Activity
The lines to copy are those in the listing below that contain the word "soil".

Records for this exercise

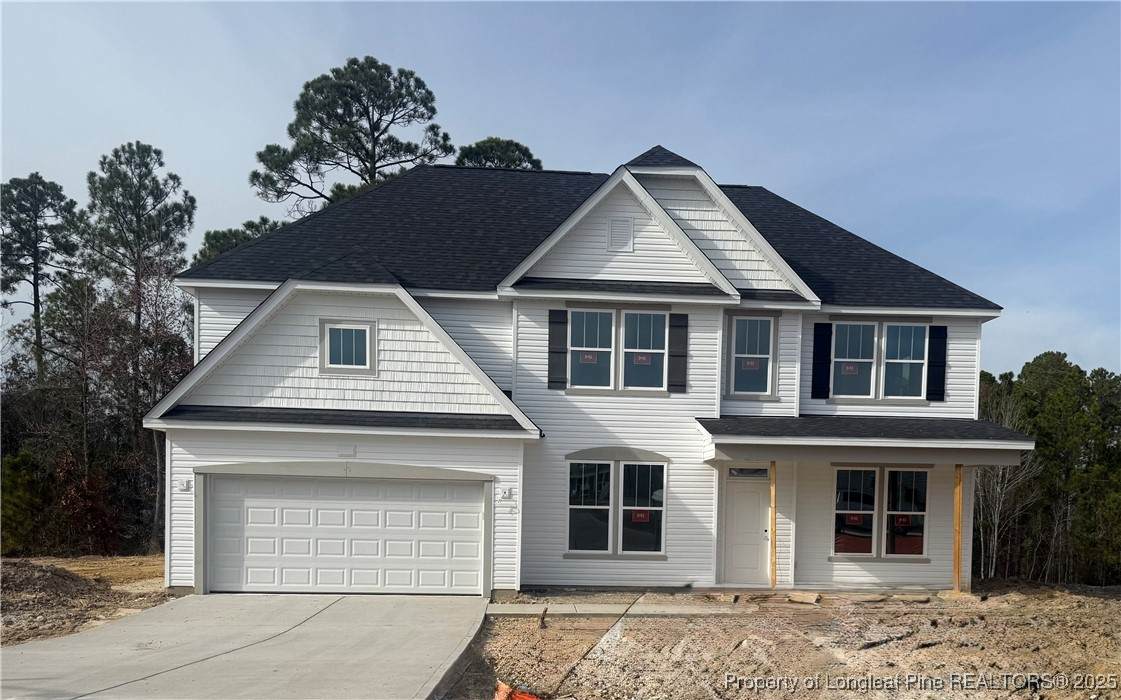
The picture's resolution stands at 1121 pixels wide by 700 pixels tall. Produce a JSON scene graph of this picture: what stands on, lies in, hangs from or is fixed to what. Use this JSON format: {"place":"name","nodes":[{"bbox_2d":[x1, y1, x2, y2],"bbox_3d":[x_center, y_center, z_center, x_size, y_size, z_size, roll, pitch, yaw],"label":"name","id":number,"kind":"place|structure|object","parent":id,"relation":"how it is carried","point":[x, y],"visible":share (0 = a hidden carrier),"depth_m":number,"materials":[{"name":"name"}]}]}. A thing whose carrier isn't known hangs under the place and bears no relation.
{"place":"outdoors","nodes":[
{"label":"outdoors","id":0,"kind":"place"},
{"bbox_2d":[0,552,172,644],"label":"dirt ground","id":1,"kind":"structure","parent":0,"point":[106,562],"materials":[{"name":"brown soil"}]},
{"bbox_2d":[0,560,122,642],"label":"dirt mound","id":2,"kind":"object","parent":1,"relation":"on","point":[64,575],"visible":0.83,"depth_m":12.02,"materials":[{"name":"brown soil"}]},
{"bbox_2d":[0,592,489,699],"label":"driveway","id":3,"kind":"structure","parent":0,"point":[129,624],"materials":[{"name":"grey concrete"}]},
{"bbox_2d":[0,0,1120,377],"label":"sky","id":4,"kind":"structure","parent":0,"point":[622,141],"materials":[{"name":"blue"}]},
{"bbox_2d":[160,138,1019,596],"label":"house","id":5,"kind":"structure","parent":0,"point":[464,462],"depth_m":14.01,"materials":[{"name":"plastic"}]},
{"bbox_2d":[178,479,190,491],"bbox_3d":[-6.549,1.390,12.740,0.164,0.184,0.164,1,-1,-3],"label":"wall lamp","id":6,"kind":"object","parent":5,"relation":"attached to","point":[184,486],"visible":0.96,"depth_m":12.74,"materials":[{"name":"white"}]},
{"bbox_2d":[208,473,485,592],"bbox_3d":[-3.904,2.381,13.283,5.496,2.279,0.190,1,-1,-3],"label":"garage door","id":7,"kind":"structure","parent":5,"relation":"in","point":[371,488],"depth_m":13.19,"materials":[{"name":"white metal"}]},
{"bbox_2d":[337,445,356,457],"bbox_3d":[-3.774,0.798,12.857,0.364,0.204,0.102,1,-1,-3],"label":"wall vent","id":8,"kind":"object","parent":5,"relation":"attached to","point":[346,452],"visible":0.96,"depth_m":12.84,"materials":[{"name":"white"}]},
{"bbox_2d":[319,319,377,374],"bbox_3d":[-3.782,-1.061,13.093,0.994,1.007,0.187,1,-1,-3],"label":"attic window","id":9,"kind":"structure","parent":5,"relation":"in","point":[367,328],"depth_m":13.11,"materials":[{"name":"white"}]},
{"bbox_2d":[501,487,512,498],"bbox_3d":[-0.935,1.514,12.704,0.162,0.192,0.159,1,-1,-3],"label":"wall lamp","id":10,"kind":"object","parent":5,"relation":"attached to","point":[506,494],"visible":0.96,"depth_m":12.68,"materials":[{"name":"white"}]},
{"bbox_2d":[547,309,567,389],"bbox_3d":[-0.070,-1.117,13.926,0.371,1.427,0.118,1,-1,-3],"label":"shutter","id":11,"kind":"object","parent":5,"relation":"attached to","point":[553,322],"visible":0.96,"depth_m":13.90,"materials":[{"name":"wood"}]},
{"bbox_2d":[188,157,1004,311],"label":"roof","id":12,"kind":"structure","parent":5,"relation":"on","point":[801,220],"depth_m":15.40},
{"bbox_2d":[565,457,665,556],"bbox_3d":[1.033,1.820,13.754,2.042,2.040,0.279,1,-1,-3],"label":"double window","id":13,"kind":"structure","parent":5,"relation":"in","point":[607,467],"depth_m":13.76,"materials":[{"name":"glass"}]},
{"bbox_2d":[629,509,650,521],"bbox_3d":[1.451,2.029,13.515,0.431,0.208,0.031,1,-1,-3],"label":"window sticker","id":14,"kind":"object","parent":13,"relation":"attached to","point":[641,515],"visible":0.97,"depth_m":13.51,"materials":[{"name":"red paper"}]},
{"bbox_2d":[565,309,670,392],"bbox_3d":[1.076,-1.074,14.160,2.112,1.779,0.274,1,-1,-3],"label":"window","id":15,"kind":"structure","parent":5,"relation":"in","point":[605,349],"depth_m":14.15,"materials":[{"name":"glass"}]},
{"bbox_2d":[578,352,598,362],"bbox_3d":[0.544,-0.954,14.530,0.457,0.195,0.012,1,-1,-3],"label":"window sticker","id":16,"kind":"object","parent":15,"relation":"attached to","point":[586,358],"visible":0.98,"depth_m":14.54,"materials":[{"name":"red paper"}]},
{"bbox_2d":[631,353,652,364],"bbox_3d":[1.541,-0.886,13.962,0.403,0.183,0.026,1,-1,-3],"label":"window sticker","id":17,"kind":"object","parent":15,"relation":"attached to","point":[641,358],"visible":0.98,"depth_m":13.96,"materials":[{"name":"red paper"}]},
{"bbox_2d":[607,217,633,251],"bbox_3d":[1.101,-3.220,13.767,0.440,0.657,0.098,1,-1,-3],"label":"gable vent","id":18,"kind":"object","parent":5,"relation":"attached to","point":[618,228],"visible":0.99,"depth_m":13.74,"materials":[{"name":"white metal"}]},
{"bbox_2d":[668,313,687,391],"bbox_3d":[2.266,-1.064,14.122,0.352,1.357,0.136,1,-1,-3],"label":"shutter","id":19,"kind":"object","parent":5,"relation":"attached to","point":[679,362],"visible":0.97,"depth_m":14.08,"materials":[{"name":"wood"}]},
{"bbox_2d":[724,474,769,584],"bbox_3d":[3.595,2.545,14.308,1.105,2.096,0.178,1,-1,-3],"label":"front door","id":20,"kind":"structure","parent":5,"relation":"in","point":[755,494],"depth_m":14.24,"materials":[{"name":"white paint"}]},
{"bbox_2d":[727,467,768,477],"bbox_3d":[3.562,1.263,13.994,0.810,0.243,0.105,1,-1,-3],"label":"transom window","id":21,"kind":"structure","parent":5,"relation":"in","point":[757,471],"depth_m":13.98,"materials":[{"name":"glass"}]},
{"bbox_2d":[727,314,775,396],"bbox_3d":[3.772,-1.012,14.554,0.997,1.829,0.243,1,-1,-3],"label":"window","id":22,"kind":"structure","parent":5,"relation":"in","point":[761,356],"depth_m":14.57,"materials":[{"name":"glass"}]},
{"bbox_2d":[740,357,761,370],"bbox_3d":[3.692,-0.808,14.254,0.419,0.198,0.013,1,-1,-3],"label":"window sticker","id":23,"kind":"object","parent":22,"relation":"attached to","point":[749,364],"visible":0.97,"depth_m":14.26,"materials":[{"name":"red paper"}]},
{"bbox_2d":[811,323,831,399],"bbox_3d":[5.275,-0.958,14.817,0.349,1.465,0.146,1,-1,-3],"label":"shutter","id":24,"kind":"object","parent":5,"relation":"attached to","point":[822,343],"visible":0.97,"depth_m":14.78,"materials":[{"name":"black plastic"}]},
{"bbox_2d":[698,415,1032,464],"bbox_3d":[5.475,0.588,13.588,5.568,0.897,3.121,1,-1,-3],"label":"porch roof","id":25,"kind":"structure","parent":5,"relation":"attached to","point":[784,420],"depth_m":12.94,"materials":[{"name":"grey"}]},
{"bbox_2d":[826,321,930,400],"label":"window","id":26,"kind":"structure","parent":5,"relation":"in","point":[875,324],"depth_m":14.86,"materials":[{"name":"glass"}]},
{"bbox_2d":[840,362,857,374],"bbox_3d":[5.637,-0.719,14.321,0.348,0.184,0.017,1,-1,-3],"label":"window sticker","id":27,"kind":"object","parent":26,"relation":"attached to","point":[850,369],"visible":0.98,"depth_m":14.32,"materials":[{"name":"red paper"}]},
{"bbox_2d":[833,466,928,558],"bbox_3d":[6.250,2.026,14.289,2.043,1.976,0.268,1,-1,-3],"label":"window","id":28,"kind":"structure","parent":5,"relation":"in","point":[871,471],"depth_m":14.30,"materials":[{"name":"glass"}]},
{"bbox_2d":[844,513,864,525],"bbox_3d":[5.677,2.204,14.174,0.454,0.195,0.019,1,-1,-3],"label":"window sticker","id":29,"kind":"object","parent":28,"relation":"attached to","point":[852,518],"visible":0.99,"depth_m":14.17,"materials":[{"name":"red paper"}]},
{"bbox_2d":[893,515,910,526],"bbox_3d":[6.723,2.267,14.460,0.403,0.214,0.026,1,-1,-3],"label":"window sticker","id":30,"kind":"object","parent":28,"relation":"attached to","point":[905,520],"visible":0.98,"depth_m":14.46,"materials":[{"name":"red paper"}]},
{"bbox_2d":[926,326,946,399],"bbox_3d":[7.462,-0.919,14.549,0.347,1.337,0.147,1,-1,-3],"label":"shutter","id":31,"kind":"object","parent":5,"relation":"attached to","point":[936,349],"visible":0.94,"depth_m":14.50,"materials":[{"name":"black plastic"}]},
{"bbox_2d":[487,601,740,616],"label":"walkway","id":32,"kind":"structure","parent":0,"point":[572,611],"materials":[{"name":"grey concrete"}]},
{"bbox_2d":[475,583,1120,699],"label":"dirt ground","id":33,"kind":"structure","parent":0,"point":[736,652],"materials":[{"name":"brown soil"}]},
{"bbox_2d":[494,680,541,699],"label":"orange object","id":34,"kind":"object","parent":33,"relation":"on","point":[529,698],"visible":0.86,"depth_m":7.03,"materials":[{"name":"orange"}]},
{"bbox_2d":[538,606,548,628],"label":"wooden stake","id":35,"kind":"object","parent":33,"relation":"in","point":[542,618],"visible":0.99,"depth_m":10.90,"materials":[{"name":"brown wood"}]},
{"bbox_2d":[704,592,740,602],"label":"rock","id":36,"kind":"object","parent":33,"relation":"on","point":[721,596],"visible":0.92,"depth_m":12.81,"materials":[{"name":"stone"}]},
{"bbox_2d":[769,460,777,588],"bbox_3d":[4.003,2.160,13.840,0.155,2.546,0.161,1,-1,-3],"label":"wooden post","id":37,"kind":"object","parent":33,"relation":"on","point":[774,509],"visible":0.93,"depth_m":13.78,"materials":[{"name":"brown wood"}]},
{"bbox_2d":[786,591,820,604],"bbox_3d":[4.207,3.319,12.755,0.514,0.158,0.483,0,-1,34],"label":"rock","id":38,"kind":"object","parent":33,"relation":"on","point":[793,598],"visible":0.98,"depth_m":12.60,"materials":[{"name":"stone"}]},
{"bbox_2d":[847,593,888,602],"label":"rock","id":39,"kind":"object","parent":33,"relation":"on","point":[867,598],"visible":0.98,"depth_m":12.72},
{"bbox_2d":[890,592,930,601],"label":"slab","id":40,"kind":"object","parent":33,"relation":"on","point":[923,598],"visible":0.98,"depth_m":12.69,"materials":[{"name":"stone"}]},
{"bbox_2d":[952,463,963,590],"bbox_3d":[7.504,2.203,13.864,0.169,2.515,0.173,1,-1,-3],"label":"wooden post","id":41,"kind":"object","parent":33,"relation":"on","point":[959,481],"visible":0.94,"depth_m":13.81,"materials":[{"name":"brown wood"}]},
{"bbox_2d":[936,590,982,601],"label":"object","id":42,"kind":"object","parent":33,"relation":"on","point":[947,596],"visible":0.92,"depth_m":13.01,"materials":[{"name":"stone"}]},
{"label":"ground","id":43,"kind":"structure","parent":0},
{"bbox_2d":[1,450,47,554],"bbox_3d":[-18.074,3.245,23.872,2.781,3.841,3.010,1,-1,-3],"label":"shrub","id":44,"kind":"object","parent":43,"relation":"on","point":[26,498],"visible":0.82,"depth_m":23.70,"materials":[{"name":"green plant"}]},
{"bbox_2d":[0,172,80,387],"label":"pine tree","id":45,"kind":"object","parent":43,"relation":"on","point":[36,262],"visible":0.9,"depth_m":33.49,"materials":[{"name":"green plant"}]},
{"bbox_2d":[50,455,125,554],"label":"shrub","id":46,"kind":"object","parent":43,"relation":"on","point":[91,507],"visible":0.7,"depth_m":23.34,"materials":[{"name":"red plant"}]},
{"bbox_2d":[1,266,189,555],"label":"tree","id":47,"kind":"object","parent":43,"relation":"on","point":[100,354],"visible":0.83,"depth_m":25.49,"materials":[{"name":"brown plant"}]},
{"bbox_2d":[81,139,196,553],"bbox_3d":[-17.079,-2.255,29.589,5.291,16.277,5.070,0,-1,42],"label":"pine tree","id":48,"kind":"object","parent":43,"relation":"on","point":[140,181],"visible":0.93,"depth_m":28.74,"materials":[{"name":"green plant"}]},
{"bbox_2d":[192,217,282,265],"bbox_3d":[-14.533,-3.143,35.253,6.264,11.709,6.208,0,-1,41],"label":"pine tree","id":49,"kind":"object","parent":43,"relation":"on","point":[226,237],"visible":0.15,"depth_m":33.88,"materials":[{"name":"plant"}]},
{"bbox_2d":[249,56,453,219],"bbox_3d":[-9.113,-5.731,32.862,8.638,18.450,8.505,2,-1,-37],"label":"pine tree","id":50,"kind":"object","parent":43,"relation":"on","point":[333,154],"visible":0.78,"depth_m":31.04,"materials":[{"name":"green plant"}]},
{"bbox_2d":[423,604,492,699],"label":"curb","id":51,"kind":"structure","parent":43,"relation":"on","point":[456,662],"depth_m":8.17,"materials":[{"name":"grey concrete"}]},
{"bbox_2d":[452,137,544,169],"bbox_3d":[-3.304,-4.712,36.065,6.489,17.173,6.543,2,-1,-35],"label":"pine tree","id":52,"kind":"object","parent":43,"relation":"on","point":[525,152],"visible":0.18,"depth_m":34.85,"materials":[{"name":"plant"}]},
{"bbox_2d":[973,389,1039,581],"bbox_3d":[15.880,3.120,26.753,3.505,7.458,3.210,2,-1,-44],"label":"bare tree","id":53,"kind":"object","parent":43,"relation":"on","point":[997,494],"visible":0.7,"depth_m":26.38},
{"bbox_2d":[977,352,1120,584],"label":"tree line","id":54,"kind":"object","parent":43,"relation":"on","point":[1079,371],"visible":0.69,"depth_m":30.80,"materials":[{"name":"green plant"}]}
]}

Result
{"bbox_2d":[0,552,172,644],"label":"dirt ground","id":1,"kind":"structure","parent":0,"point":[106,562],"materials":[{"name":"brown soil"}]},
{"bbox_2d":[0,560,122,642],"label":"dirt mound","id":2,"kind":"object","parent":1,"relation":"on","point":[64,575],"visible":0.83,"depth_m":12.02,"materials":[{"name":"brown soil"}]},
{"bbox_2d":[475,583,1120,699],"label":"dirt ground","id":33,"kind":"structure","parent":0,"point":[736,652],"materials":[{"name":"brown soil"}]},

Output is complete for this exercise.